## APPLY WHAT YOU READ
#1 Please list the usernames that head the posts in the forum thread.
#2 Tally the lines of the records that contain the string "Ambient", and give only the number.

## TEXT PROVIDED
________________________

That's seriously shocking! I find it hard to believe that people who would do that can live with themselves. Thank goodness you came along and were able to give that little one a good home.


----------



## MisStingerRN (May 16, 2010)

Some people make me see red! Poor little hunny's. You did what you could and good for you. Bless.xx


----------



## rubia (Jul 3, 2008)

He was just selling them pups on a hot day. In the scope of what goes on regarding the mistreatment of animals this is probably minor.

OF COURSE...svdreamer somes by at just the right time. I am convinced God puts these pups in her path.


----------



## svdreamer (Feb 20, 2010)

Your right, Rubia, he had no meaness in him, he just had no knowledge what was appropriate for the breed and the little ones. I did try to educate him, but don't think I got through. Because he had no knowledge, it scares me that if he did sell him to someone else that didn't know about hypoglycemia and the care and feeding requirements of a chi this young and this small, the new owner probably would have ended up with a dead puppy. Being that he was much smaller than his brothers, the girlfriend may not have known there could be problems either. I never would have known what to look for or what to do if I did have this wonderful forum to go to for info and support.

If I were to call the police, I doubt they would do anything. If I were a store owner and called, the most they would do is tell him to leave and he would find another place to set up. If I called SPCA or the pound and they took the pups, they would be pts. All pups under 8 weeks are automatically put down. Sometimes if the pups are of a desirable breed, come in with the dam, and are near 8 weeks old they will bypass this rule, depending on how crowded they are.


----------



## cherper (May 8, 2009)

rubia said:


> He was just selling them pups on a hot day. In the scope of what goes on regarding the mistreatment of animals this is probably minor.
> 
> OF COURSE...svdreamer somes by at just the right time. I am convinced God puts these pups in her path.


I agree!  
What a wonderful thing you did!!!!!!!!!


----------

________________________

## Collected data
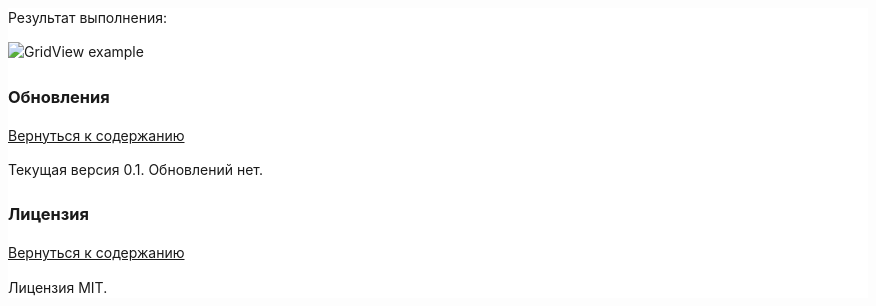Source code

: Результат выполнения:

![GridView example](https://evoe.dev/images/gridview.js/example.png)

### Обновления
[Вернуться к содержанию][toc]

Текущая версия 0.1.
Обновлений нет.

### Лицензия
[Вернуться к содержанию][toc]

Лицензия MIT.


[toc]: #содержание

________________________

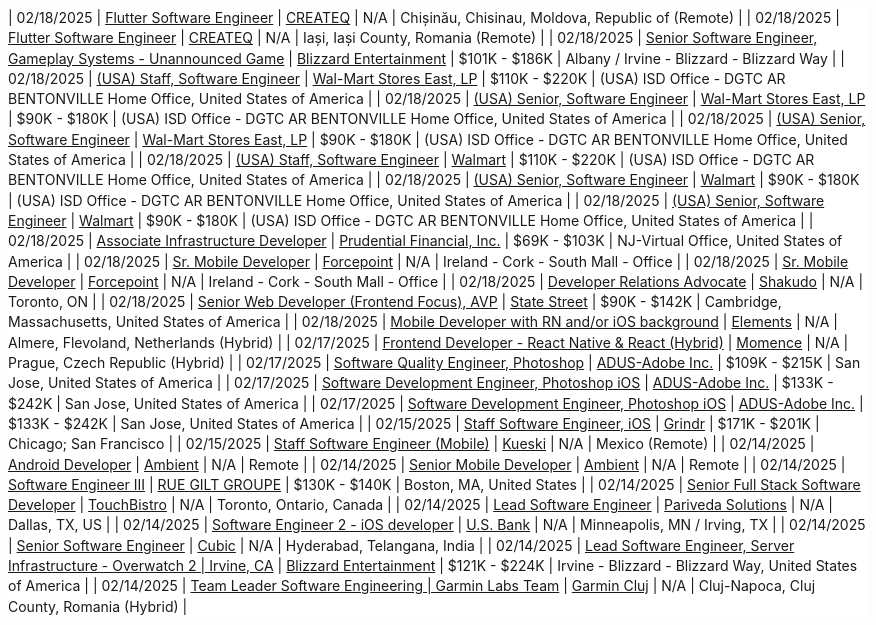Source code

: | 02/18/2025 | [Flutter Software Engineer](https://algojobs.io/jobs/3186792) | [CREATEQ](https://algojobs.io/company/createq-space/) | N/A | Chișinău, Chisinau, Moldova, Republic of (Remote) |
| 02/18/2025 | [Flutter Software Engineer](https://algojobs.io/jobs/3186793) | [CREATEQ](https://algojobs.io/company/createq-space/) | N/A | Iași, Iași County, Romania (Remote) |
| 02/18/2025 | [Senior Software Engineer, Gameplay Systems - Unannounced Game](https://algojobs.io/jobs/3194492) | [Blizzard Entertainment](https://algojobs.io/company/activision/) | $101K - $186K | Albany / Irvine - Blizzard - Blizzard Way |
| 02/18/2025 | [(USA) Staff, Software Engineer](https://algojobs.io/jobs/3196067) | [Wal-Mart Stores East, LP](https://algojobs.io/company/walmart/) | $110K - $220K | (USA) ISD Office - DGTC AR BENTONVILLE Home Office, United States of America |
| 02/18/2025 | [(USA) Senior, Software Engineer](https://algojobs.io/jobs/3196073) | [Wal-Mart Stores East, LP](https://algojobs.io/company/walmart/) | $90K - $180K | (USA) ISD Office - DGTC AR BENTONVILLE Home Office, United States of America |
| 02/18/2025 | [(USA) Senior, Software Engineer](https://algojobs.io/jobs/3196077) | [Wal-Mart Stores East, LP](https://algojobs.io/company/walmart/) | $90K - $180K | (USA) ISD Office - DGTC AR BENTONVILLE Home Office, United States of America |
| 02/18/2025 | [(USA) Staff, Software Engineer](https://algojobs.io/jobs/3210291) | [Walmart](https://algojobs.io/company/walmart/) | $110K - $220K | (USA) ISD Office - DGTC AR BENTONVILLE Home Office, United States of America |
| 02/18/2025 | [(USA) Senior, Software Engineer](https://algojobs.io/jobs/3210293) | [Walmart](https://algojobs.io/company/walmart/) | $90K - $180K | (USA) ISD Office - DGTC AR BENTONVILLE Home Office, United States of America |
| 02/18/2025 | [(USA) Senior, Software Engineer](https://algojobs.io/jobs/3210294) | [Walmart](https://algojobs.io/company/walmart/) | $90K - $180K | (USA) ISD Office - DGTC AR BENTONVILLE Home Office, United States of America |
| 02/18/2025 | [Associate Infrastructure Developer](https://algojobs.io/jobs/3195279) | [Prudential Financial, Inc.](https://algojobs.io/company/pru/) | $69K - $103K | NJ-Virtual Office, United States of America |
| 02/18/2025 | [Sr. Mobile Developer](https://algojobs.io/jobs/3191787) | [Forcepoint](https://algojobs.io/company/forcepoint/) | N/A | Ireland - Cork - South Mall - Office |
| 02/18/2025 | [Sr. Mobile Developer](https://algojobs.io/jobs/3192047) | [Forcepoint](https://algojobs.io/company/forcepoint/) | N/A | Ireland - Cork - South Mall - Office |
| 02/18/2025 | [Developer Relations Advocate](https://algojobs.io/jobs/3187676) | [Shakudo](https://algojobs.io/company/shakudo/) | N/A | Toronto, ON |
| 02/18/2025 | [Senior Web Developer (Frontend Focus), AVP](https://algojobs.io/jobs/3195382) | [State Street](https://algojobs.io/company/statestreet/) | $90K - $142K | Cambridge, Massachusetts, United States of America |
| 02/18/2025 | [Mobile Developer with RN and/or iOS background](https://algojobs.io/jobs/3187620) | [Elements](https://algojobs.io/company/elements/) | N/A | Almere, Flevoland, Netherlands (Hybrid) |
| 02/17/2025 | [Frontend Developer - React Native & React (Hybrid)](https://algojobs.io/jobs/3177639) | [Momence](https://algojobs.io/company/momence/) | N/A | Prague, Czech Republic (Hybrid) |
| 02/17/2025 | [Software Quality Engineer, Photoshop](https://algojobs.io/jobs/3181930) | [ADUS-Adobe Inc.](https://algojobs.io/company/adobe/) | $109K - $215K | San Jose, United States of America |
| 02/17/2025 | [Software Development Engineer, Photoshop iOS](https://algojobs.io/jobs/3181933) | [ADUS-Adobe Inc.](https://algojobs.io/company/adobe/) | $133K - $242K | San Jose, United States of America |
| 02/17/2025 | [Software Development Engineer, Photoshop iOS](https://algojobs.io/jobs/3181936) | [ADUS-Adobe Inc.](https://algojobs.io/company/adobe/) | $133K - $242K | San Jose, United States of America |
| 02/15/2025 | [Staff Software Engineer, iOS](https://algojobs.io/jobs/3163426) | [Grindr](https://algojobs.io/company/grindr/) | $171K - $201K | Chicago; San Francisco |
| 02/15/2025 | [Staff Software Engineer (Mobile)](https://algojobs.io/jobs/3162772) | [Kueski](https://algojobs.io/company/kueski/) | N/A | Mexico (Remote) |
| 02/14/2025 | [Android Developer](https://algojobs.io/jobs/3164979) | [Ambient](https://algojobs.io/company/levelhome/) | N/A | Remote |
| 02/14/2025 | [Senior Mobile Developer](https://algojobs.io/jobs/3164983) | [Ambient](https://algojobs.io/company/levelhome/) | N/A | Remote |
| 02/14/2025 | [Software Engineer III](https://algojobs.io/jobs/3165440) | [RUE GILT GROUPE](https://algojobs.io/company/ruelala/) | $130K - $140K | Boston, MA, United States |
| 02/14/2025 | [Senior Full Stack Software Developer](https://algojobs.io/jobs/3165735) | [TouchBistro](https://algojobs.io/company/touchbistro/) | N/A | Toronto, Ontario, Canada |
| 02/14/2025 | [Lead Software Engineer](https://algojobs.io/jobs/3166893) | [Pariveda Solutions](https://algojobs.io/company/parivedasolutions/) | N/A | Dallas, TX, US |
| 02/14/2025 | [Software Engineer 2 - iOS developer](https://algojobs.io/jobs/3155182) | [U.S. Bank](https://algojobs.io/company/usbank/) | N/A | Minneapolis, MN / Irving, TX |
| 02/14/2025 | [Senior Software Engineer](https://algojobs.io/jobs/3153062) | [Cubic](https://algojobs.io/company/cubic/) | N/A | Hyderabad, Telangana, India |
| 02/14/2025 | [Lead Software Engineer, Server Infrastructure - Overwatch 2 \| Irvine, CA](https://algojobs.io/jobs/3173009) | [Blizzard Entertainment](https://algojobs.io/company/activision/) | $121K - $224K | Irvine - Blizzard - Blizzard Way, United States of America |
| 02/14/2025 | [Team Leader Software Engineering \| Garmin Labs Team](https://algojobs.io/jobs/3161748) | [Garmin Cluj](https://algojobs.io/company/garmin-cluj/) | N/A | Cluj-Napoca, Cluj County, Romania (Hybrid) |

________________________

## ANSWERS TO THE EXERCISE
#1 MisStingerRN, rubia, svdreamer, cherper

#2 2